_Records_:
========

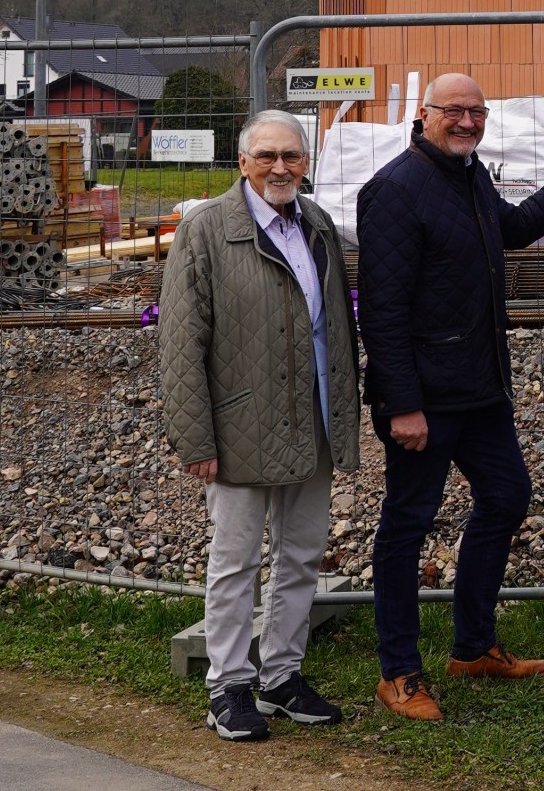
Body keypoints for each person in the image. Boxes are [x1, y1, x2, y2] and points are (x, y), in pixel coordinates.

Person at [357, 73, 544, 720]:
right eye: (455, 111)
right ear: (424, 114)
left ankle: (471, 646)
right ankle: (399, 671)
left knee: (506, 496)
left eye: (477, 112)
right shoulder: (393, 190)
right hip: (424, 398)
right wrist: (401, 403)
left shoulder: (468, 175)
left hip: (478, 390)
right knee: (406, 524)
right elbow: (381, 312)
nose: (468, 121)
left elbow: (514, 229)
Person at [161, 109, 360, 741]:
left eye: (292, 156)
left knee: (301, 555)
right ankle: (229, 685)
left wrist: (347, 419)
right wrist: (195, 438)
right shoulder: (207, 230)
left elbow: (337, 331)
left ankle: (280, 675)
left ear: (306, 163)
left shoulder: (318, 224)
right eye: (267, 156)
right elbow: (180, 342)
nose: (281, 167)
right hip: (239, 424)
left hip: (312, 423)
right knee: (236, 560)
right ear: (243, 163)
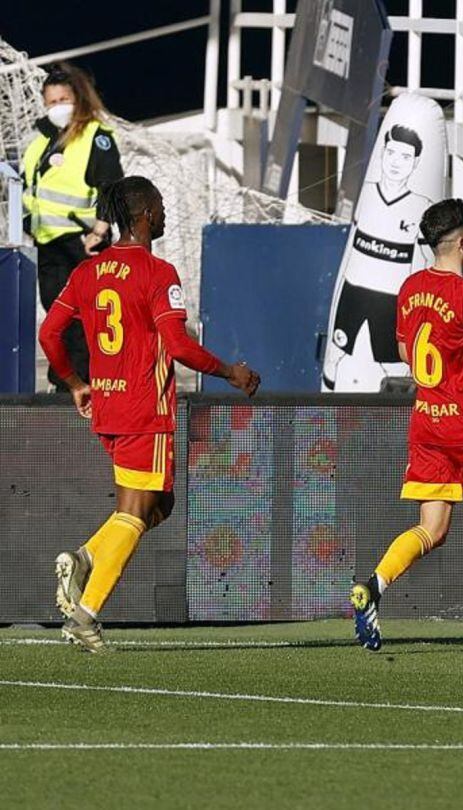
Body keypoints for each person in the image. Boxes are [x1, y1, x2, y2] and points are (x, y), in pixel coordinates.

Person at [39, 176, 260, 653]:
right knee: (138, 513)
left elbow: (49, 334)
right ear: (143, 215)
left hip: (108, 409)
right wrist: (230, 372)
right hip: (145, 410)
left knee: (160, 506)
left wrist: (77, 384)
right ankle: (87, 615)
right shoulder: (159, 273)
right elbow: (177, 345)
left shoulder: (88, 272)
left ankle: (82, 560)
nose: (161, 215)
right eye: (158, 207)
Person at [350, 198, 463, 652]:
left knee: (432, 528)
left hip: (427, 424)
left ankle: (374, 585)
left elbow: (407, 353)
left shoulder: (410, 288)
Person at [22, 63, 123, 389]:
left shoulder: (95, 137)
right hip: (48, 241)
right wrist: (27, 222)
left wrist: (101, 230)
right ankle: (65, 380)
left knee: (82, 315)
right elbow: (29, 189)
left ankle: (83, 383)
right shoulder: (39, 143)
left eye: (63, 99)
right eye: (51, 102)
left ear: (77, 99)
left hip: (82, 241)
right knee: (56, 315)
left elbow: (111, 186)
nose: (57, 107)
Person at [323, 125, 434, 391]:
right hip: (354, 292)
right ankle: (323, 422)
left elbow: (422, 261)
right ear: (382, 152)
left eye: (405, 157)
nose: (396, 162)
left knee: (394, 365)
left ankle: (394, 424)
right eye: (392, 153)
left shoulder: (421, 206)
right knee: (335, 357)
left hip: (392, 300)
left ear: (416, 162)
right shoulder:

========

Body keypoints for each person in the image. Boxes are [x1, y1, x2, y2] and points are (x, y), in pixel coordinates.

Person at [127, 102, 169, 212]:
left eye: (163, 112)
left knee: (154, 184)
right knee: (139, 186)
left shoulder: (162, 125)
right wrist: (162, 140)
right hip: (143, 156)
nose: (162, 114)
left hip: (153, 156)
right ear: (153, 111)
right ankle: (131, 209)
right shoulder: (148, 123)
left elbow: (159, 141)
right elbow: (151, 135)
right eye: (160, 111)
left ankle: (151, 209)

========

_Exercise details_:
Return exactly the part of the listing above that opens with the line containing "left ankle: (280, 675)" and closes with the line containing "left ankle: (82, 560)". Pictures stay out.

_Output_:
left ankle: (280, 675)
left ear: (306, 163)
left shoulder: (318, 224)
right eye: (267, 156)
right elbow: (180, 342)
nose: (281, 167)
right hip: (239, 424)
left hip: (312, 423)
right knee: (236, 560)
right ear: (243, 163)
Body keypoints for each person in the image. Boxes are [x1, y1, x2, y2] and points are (x, y), in pixel coordinates.

Person at [39, 176, 260, 653]:
right knee: (138, 513)
left elbow: (49, 334)
right ear: (143, 215)
left hip: (108, 409)
right wrist: (230, 372)
right hip: (145, 410)
left knee: (160, 506)
left wrist: (77, 384)
right ankle: (87, 615)
right shoulder: (159, 273)
right elbow: (177, 345)
left shoulder: (88, 272)
left ankle: (82, 560)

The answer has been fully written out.